--- 本文 ---

ストリーミングサービスの興隆もあり映画の在り方への解釈に変容が見られる今、ドゥニ・ヴィルヌーヴ監督が新たに手がけた『DUNE/デューン 砂の惑星』は、映画館でしか味わうことの出来ない“映画の力”を再提示した作品だ。心を打つようなストーリー、作品に精魂を注いだ映画監督の気概、そして異世界への没入感。ひと足早く『DUNE/デューン』の興奮に触れた筆者は、この3つの構成要素が融合した“究極の映画体験”を文字通り身をもって体感したのである。

ビジュアライズすることが最も困難と言われるSF小説待望の再映画化であることや、ティモシー・シャラメをはじめハリウッドの豪華キャストが揃った本作を待ちわびるファンは多いだろう。本記事では、そのような方々のためにも世界最速のレビューをお届けしたい。当然のことながら、公式から出されているあらすじの範囲を超えないようにしながら、そのスゴさをお伝えしよう。

原作からそのまま飛び出した世界

本作を実現させる上で必要不可欠だったと感じるのはSF作家フランク・ハーバートによる原作小説だ。日本向けに行われた記者会見の場でドゥニ・ヴィルヌーヴ監督は、小説をもとに自ら脚色した脚本を「バイブル(聖書)」とまで呼び、撮影現場では宣教師さながら、キャスト&スタッフに対して『DUNE/デューン』の布教に努めたと明かしていたが、本編を観ると原作小説がどれだけ重要な要素であったかを実感させられる。

ここで原作小説を読まれたことのない方は「そんなの分かりようがない」と思われるかもしれない。しかし、“小説が重要な要素だった”というのは、言い換えれば“小説の世界がそのまま映像によって映し出された”ということでもある。専門用語が連続する活字が、輝き溢れる壮観なビジュアルへと大変身を遂げ、個性あふれるキャラクター一人ひとりは過去の映像作品とは全く異なる解釈で良い意味でエキセントリックに具現化されているのだ。もちろん小説を読むに越したことはないだろうが、それは他の作品にも言えること。原作に目を通していない方でもDUNE/デューン』の世界に身を任せ、壮大な世界観にどっぷりと浸れることは間違いない。

---

→ **課題**
**A.** 『DUNE/デューン』のレビューによると、ヴィルヌーヴ監督は日本向けの記者会見で、小説をもとに自ら脚色した脚本を何と呼んだか答えてください。
**B.** 『DUNE/デューン』のレビューを、最後の文の後から書き継いでください。

--- 資料 ---

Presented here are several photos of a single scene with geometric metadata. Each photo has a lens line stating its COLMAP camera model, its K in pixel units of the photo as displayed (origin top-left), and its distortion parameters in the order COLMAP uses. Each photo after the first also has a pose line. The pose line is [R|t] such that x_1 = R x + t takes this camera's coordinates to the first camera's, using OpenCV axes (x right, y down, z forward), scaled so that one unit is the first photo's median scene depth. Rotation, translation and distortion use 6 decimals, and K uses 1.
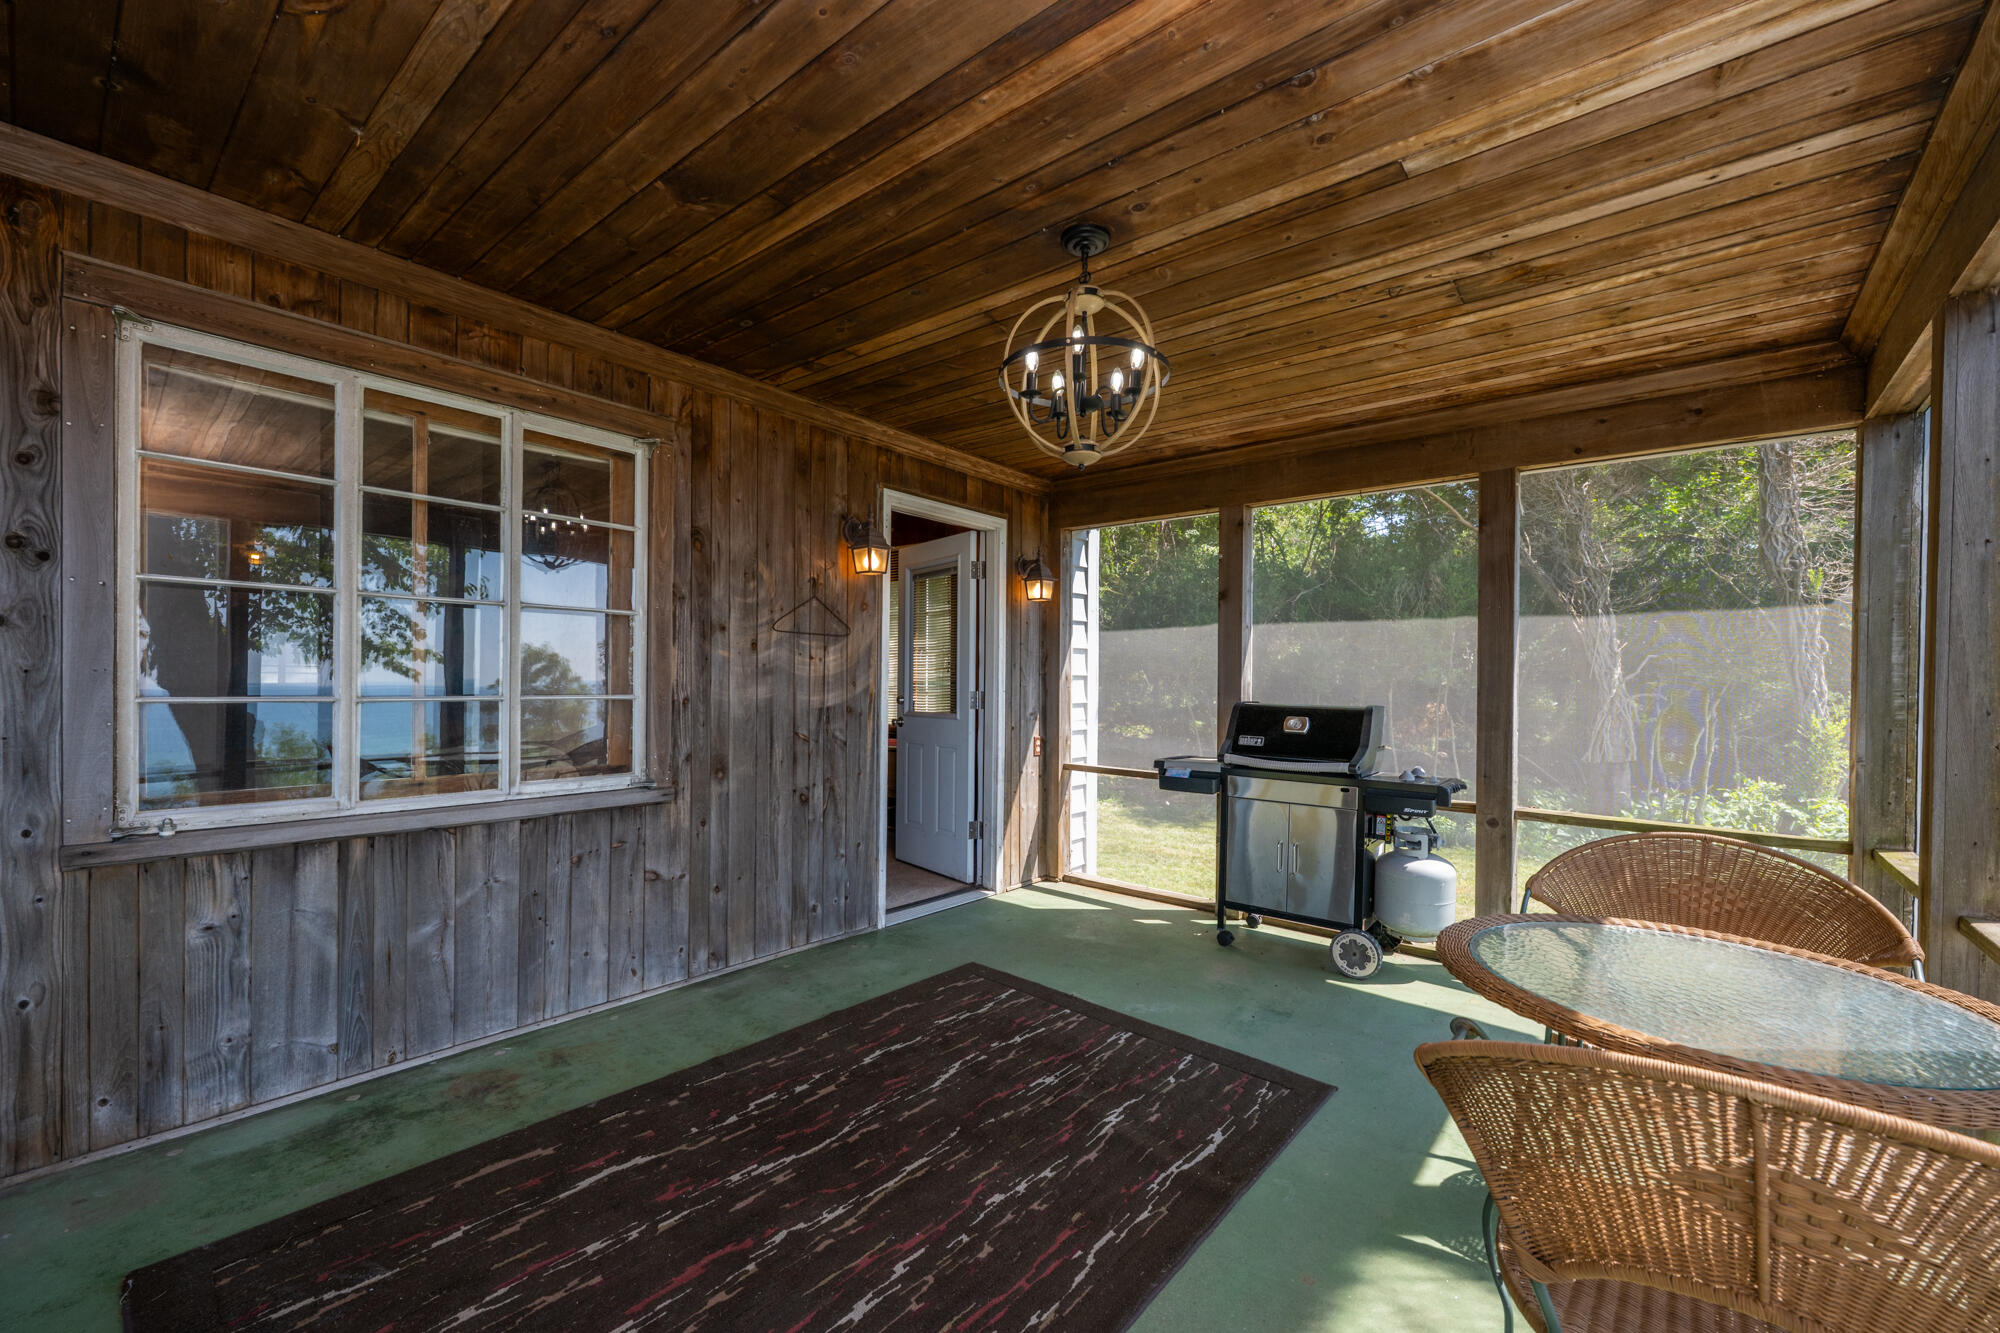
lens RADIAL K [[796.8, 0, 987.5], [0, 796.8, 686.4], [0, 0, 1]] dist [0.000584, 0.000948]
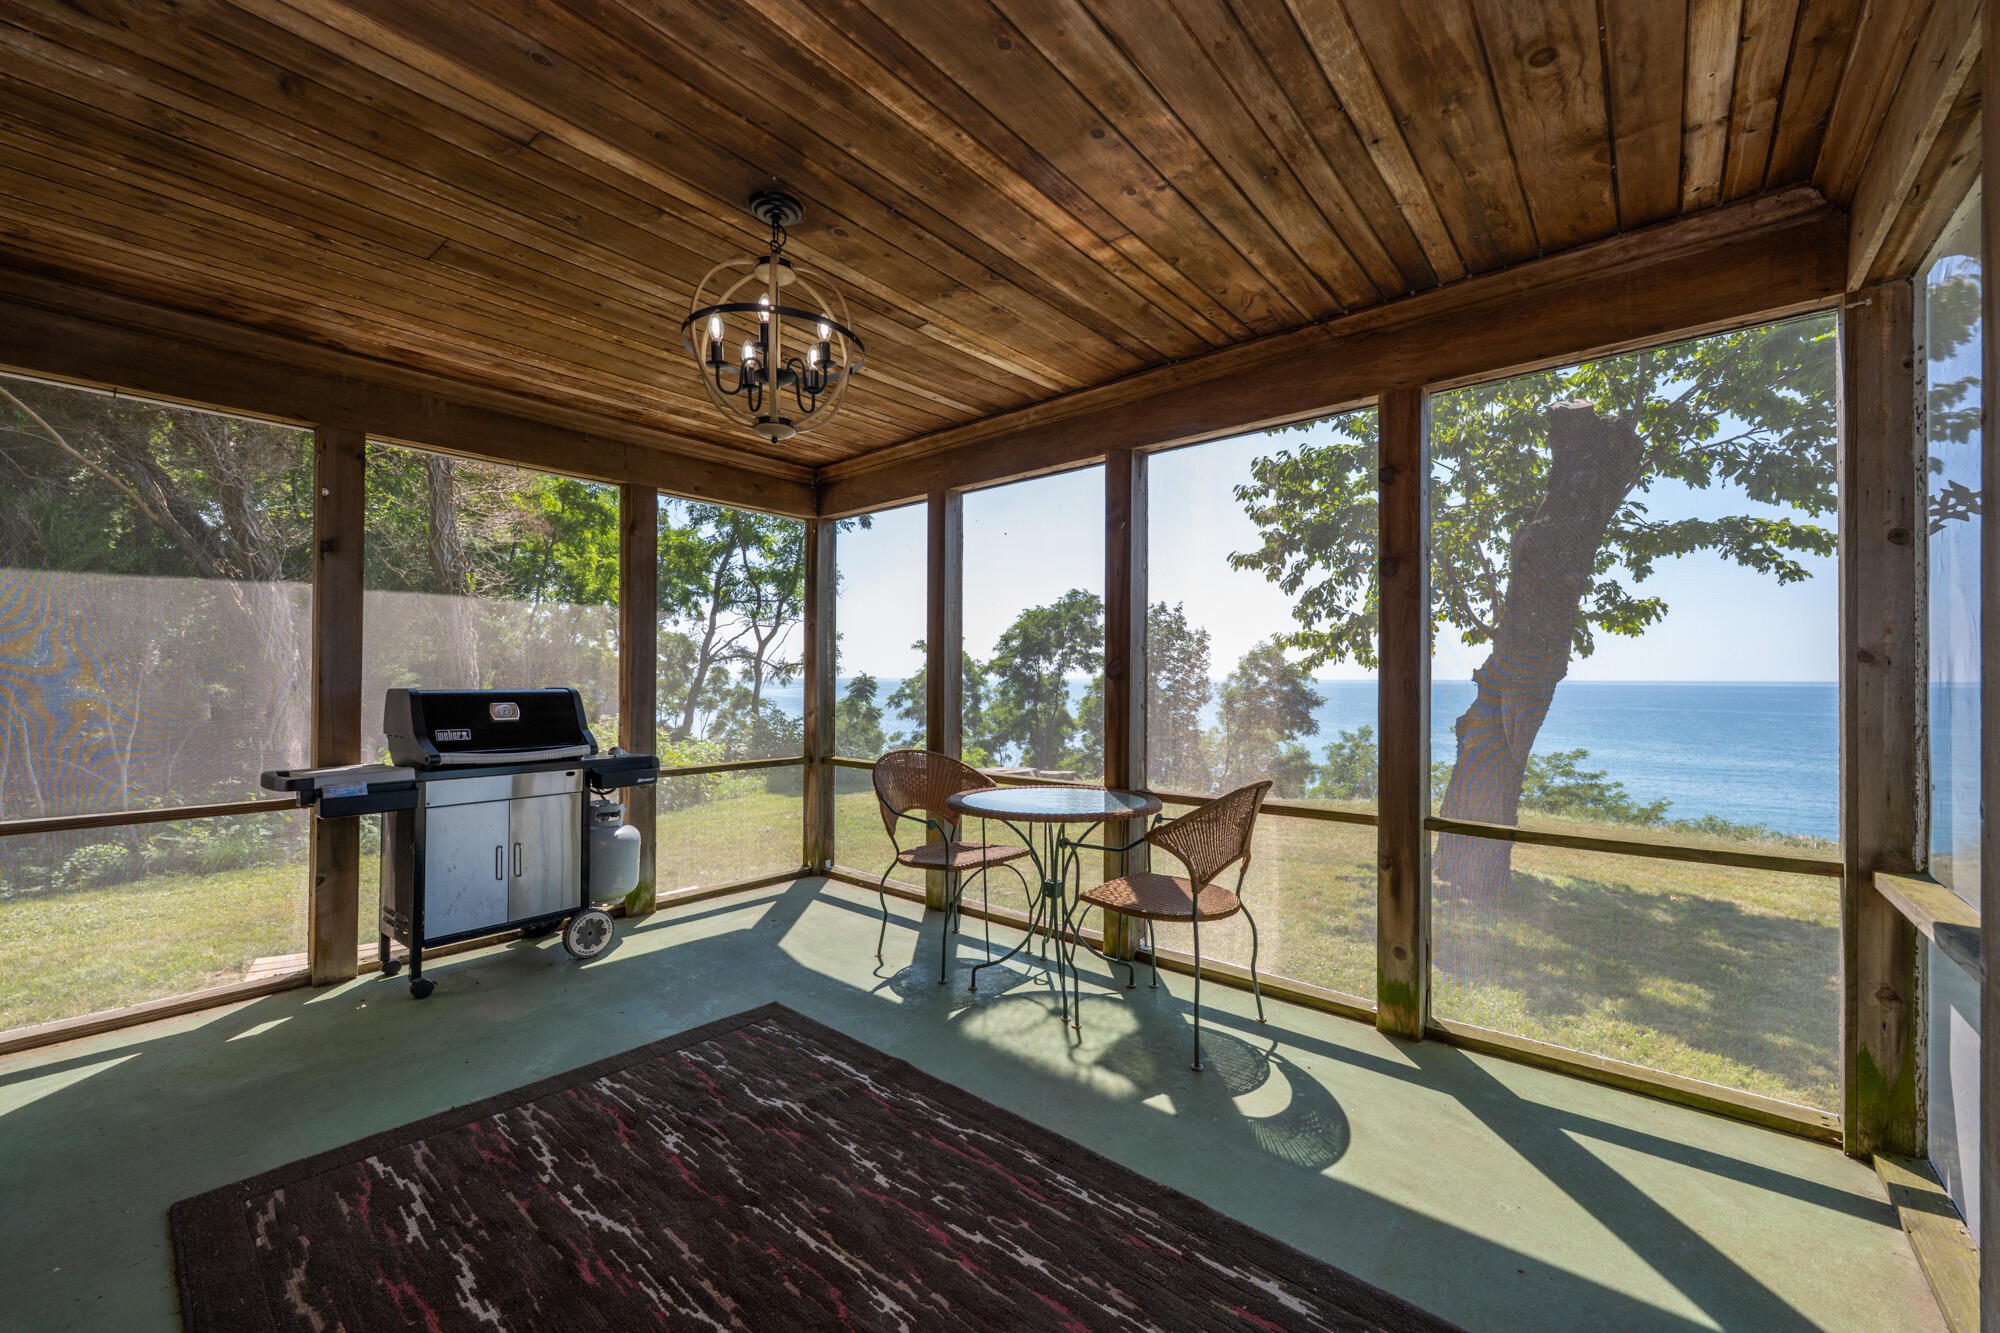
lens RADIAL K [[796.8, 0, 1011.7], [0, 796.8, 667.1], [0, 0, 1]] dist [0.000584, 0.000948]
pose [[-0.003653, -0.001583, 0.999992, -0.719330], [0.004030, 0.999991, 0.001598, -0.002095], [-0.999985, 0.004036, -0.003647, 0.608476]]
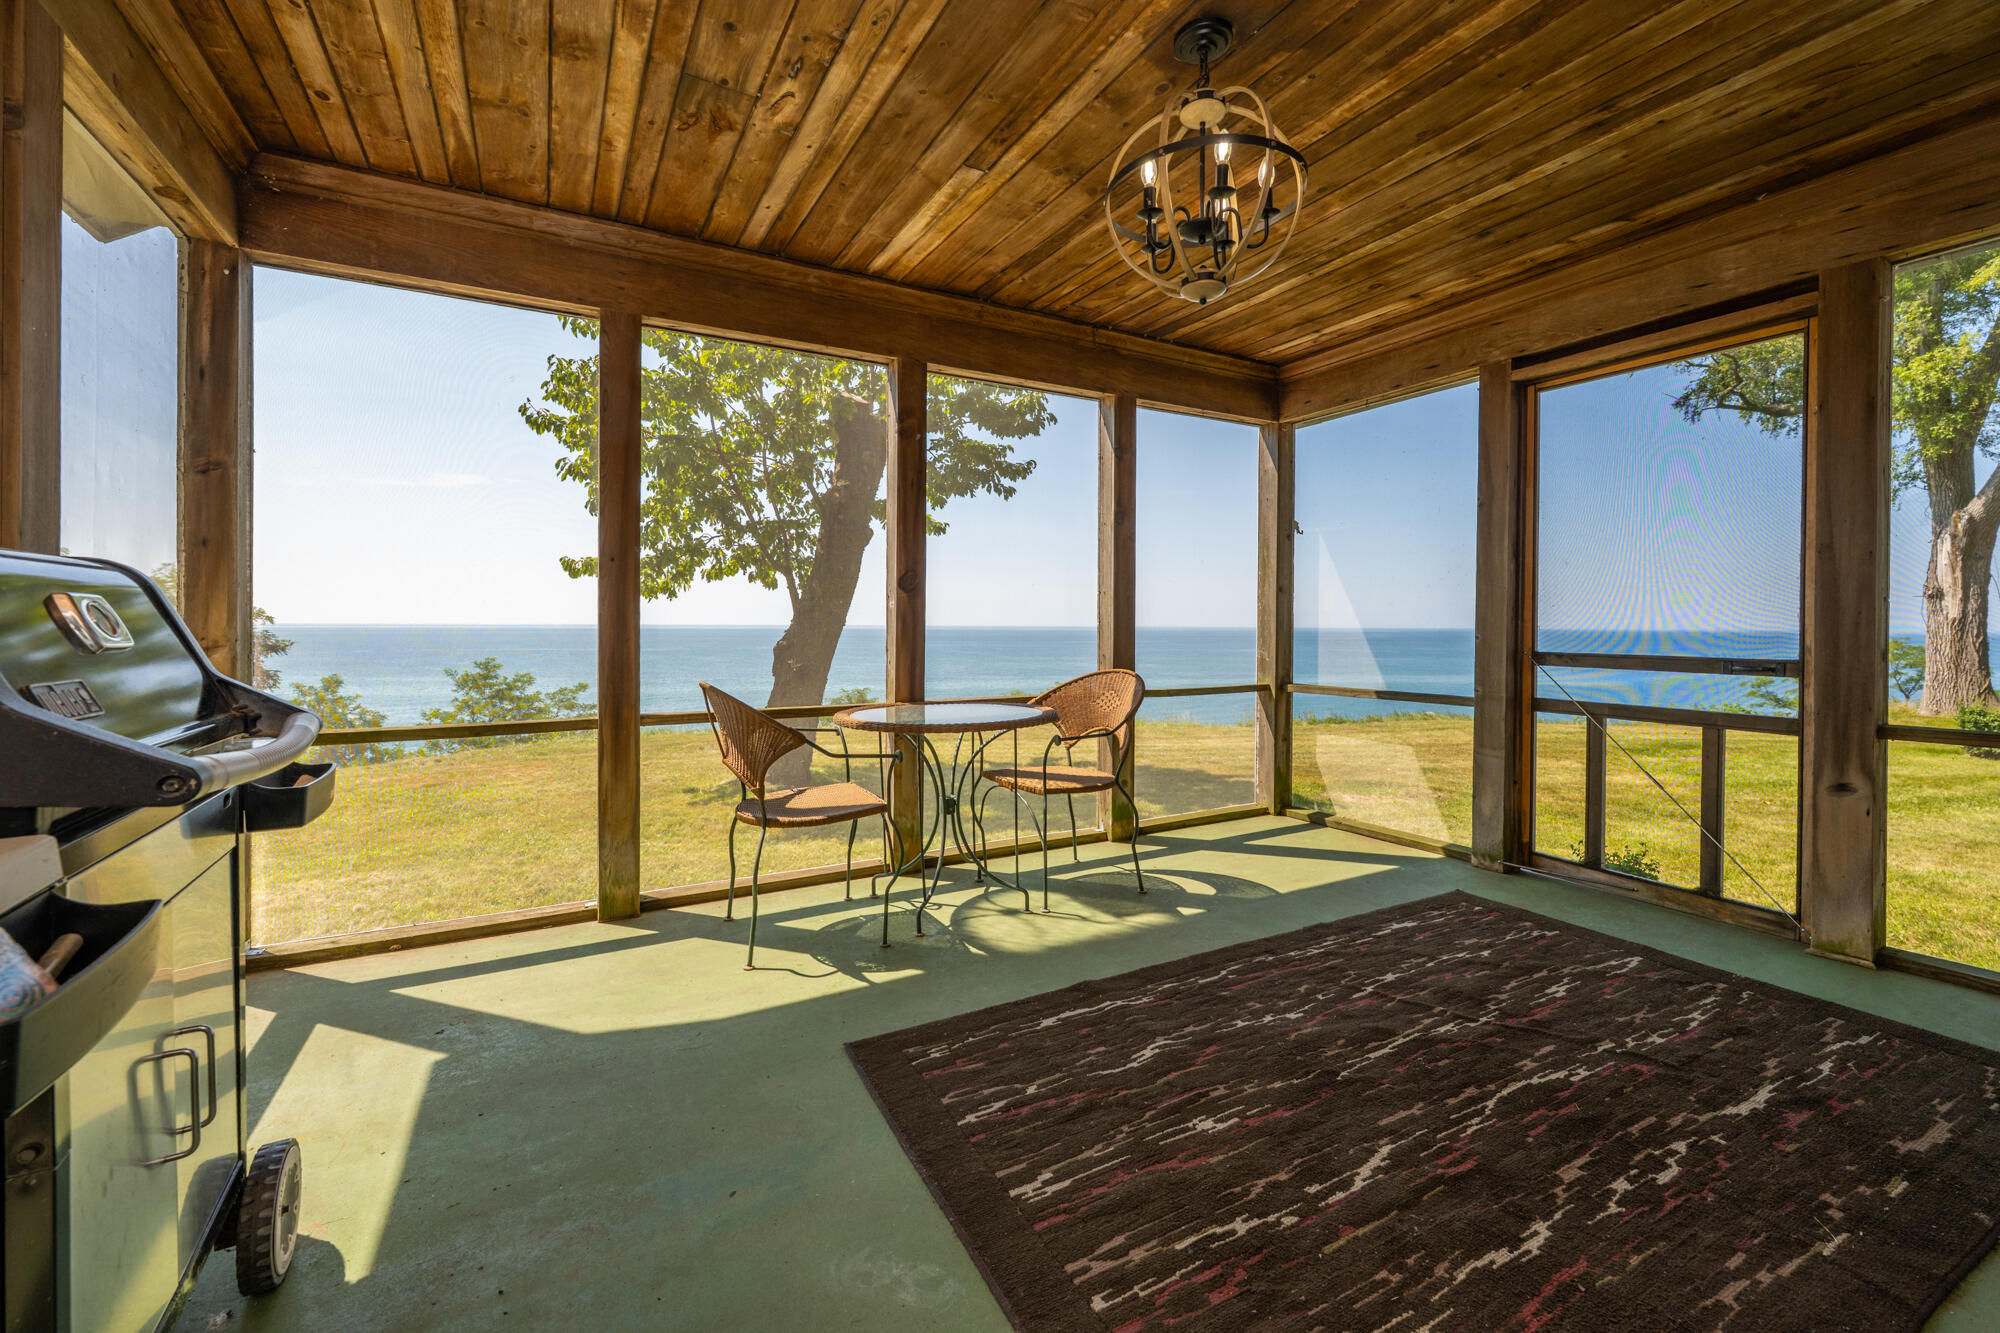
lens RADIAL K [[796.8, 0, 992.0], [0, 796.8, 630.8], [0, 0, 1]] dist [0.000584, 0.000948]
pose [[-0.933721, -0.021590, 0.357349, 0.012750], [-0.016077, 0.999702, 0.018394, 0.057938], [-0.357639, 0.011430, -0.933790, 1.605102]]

---
--- 資料 ---

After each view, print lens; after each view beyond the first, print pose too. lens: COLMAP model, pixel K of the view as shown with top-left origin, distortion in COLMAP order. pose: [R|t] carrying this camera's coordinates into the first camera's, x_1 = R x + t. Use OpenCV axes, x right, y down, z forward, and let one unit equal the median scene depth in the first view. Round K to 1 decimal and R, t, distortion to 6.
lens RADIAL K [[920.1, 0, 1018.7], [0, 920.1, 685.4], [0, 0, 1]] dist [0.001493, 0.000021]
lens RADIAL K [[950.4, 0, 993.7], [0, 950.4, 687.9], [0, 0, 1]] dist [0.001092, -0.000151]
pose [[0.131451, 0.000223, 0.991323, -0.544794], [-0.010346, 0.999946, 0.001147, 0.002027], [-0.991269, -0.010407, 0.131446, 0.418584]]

---

→ **解答**
**A.** 「バイブル(聖書)」と呼んだ。

**B.**
 DUNE/デューン 砂の惑星
©2020 Legendary and Warner Bros. Entertainment Inc. All Rights Reserved

小説『デューン/砂の惑星』は1965年、遡ること56年前に出版されたSFクラシック。名家の後継者として砂の惑星アラキスを治めていくことになる少年ポール・アトレイデスの成長譚は、ベトナム反戦運動に参加した若者たちが発祥とされるヒッピーカルチャー黎明期のアメリカに彗星のごとく現れた。第二次世界大戦後の40年代後半から冷戦真っただ中の60年代にかけて、異彩を放ち新たな価値観を提供した作家たちはビート・ジェネレーション、その価値観を実践した人々はビートニクと呼ばれたが、『デューン/砂の惑星』はまさにその時代の最後にオルタナティブな世界を差し出したのだ。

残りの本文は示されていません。